Assemblymember Linda B. Rosenthal's Bill to Require Labeling of Genetically Engineered Foods Passes the Assembly Consumer Affairs and Protection Committee

Bill to label foods that contain or were made using genetically modified materials undergoes landmark vote
May 6, 2014

New York, NY – Assemblymember Linda B. Rosenthal's (D/WF-Manhattan) legislation, A.3525-D, which would require labeling of certain food products that are genetically engineered (GE), was successfully reported out of the Assembly’s Committee on Consumer Affairs and Protection today. Despite significant lobbying by corporate special interests, such as the Grocery Manufacturer’s Association and the New York Farm Bureau, New York State took a courageous and important step towards mandatory labeling with this vote today.

"After months of hard work and despite the best efforts of lobbyists for the industry whose goal it was to 'kill this bill in committee,' I am pleased that my GMO bill was successfully reported out of the Committee on Consumer Affairs," said Assemblymember Rosenthal. "The vast majority of New Yorkers want to know what is in the food that they feed to their families, and today New York State is one step closer to making mandatory GMO labeling a reality. I look forward to continuing to work with the advocates and my colleagues in the Assembly to bring this bill to the floor for a vote."

Across the country, people are clamoring for GMO labeling. According to a recent poll, approximately 93% of all Americans support GMO labeling. The United States Food and Drug Administration (FDA) has opted to stand on the sidelines of the GMO debate, leaving the states to act in response to the demands of their residents in the absence of federal regulation.
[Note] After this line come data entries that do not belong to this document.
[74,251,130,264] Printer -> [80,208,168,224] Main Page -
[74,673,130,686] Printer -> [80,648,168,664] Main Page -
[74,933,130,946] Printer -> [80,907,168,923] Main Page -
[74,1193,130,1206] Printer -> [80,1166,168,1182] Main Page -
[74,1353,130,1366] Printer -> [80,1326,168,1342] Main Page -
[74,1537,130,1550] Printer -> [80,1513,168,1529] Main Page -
Currently, 22 states and numerous counties across the country are pursuing GMO labeling laws, either via ballot initiative or legislation. Connecticut and Maine each passed laws in 2013 that require GMO labeling, the implementation of which is contingent upon neighboring states’ passage of similar GMO labeling laws. Vermont at the end of last month historically became the first state in the nation to pass GMO labeling absent any contingency with relation to outside states or regions. Internationally, 26 countries including Italy, France, China and Saudi Arabia, have either total or partial GMO bans or GMO labeling in place. Significant restrictions on GMOs exist in about 60 other countries as well.

In preparation for this committee vote on the bill, Assemblymember Rosenthal has worked closely with Assemblymember Jeffrey Dinowitz, Chair of the Assembly Committee on Consumer Affairs and Protection. She is grateful for his leadership in Committee as well as the brave Committee members who stood up to Monsanto and the pressure from the biotechnology industry and caste their votes in the affirmative.

Bill A.3525-D will require that certain food products containing GMOs be prominently labeled, providing consumers with important purchasing information.

Assemblymember Linda B. Rosenthal represents the 67th Assembly district, which includes the Upper West Side and parts of the Clinton/ Hell’s Kitchen neighborhoods in Manhattan.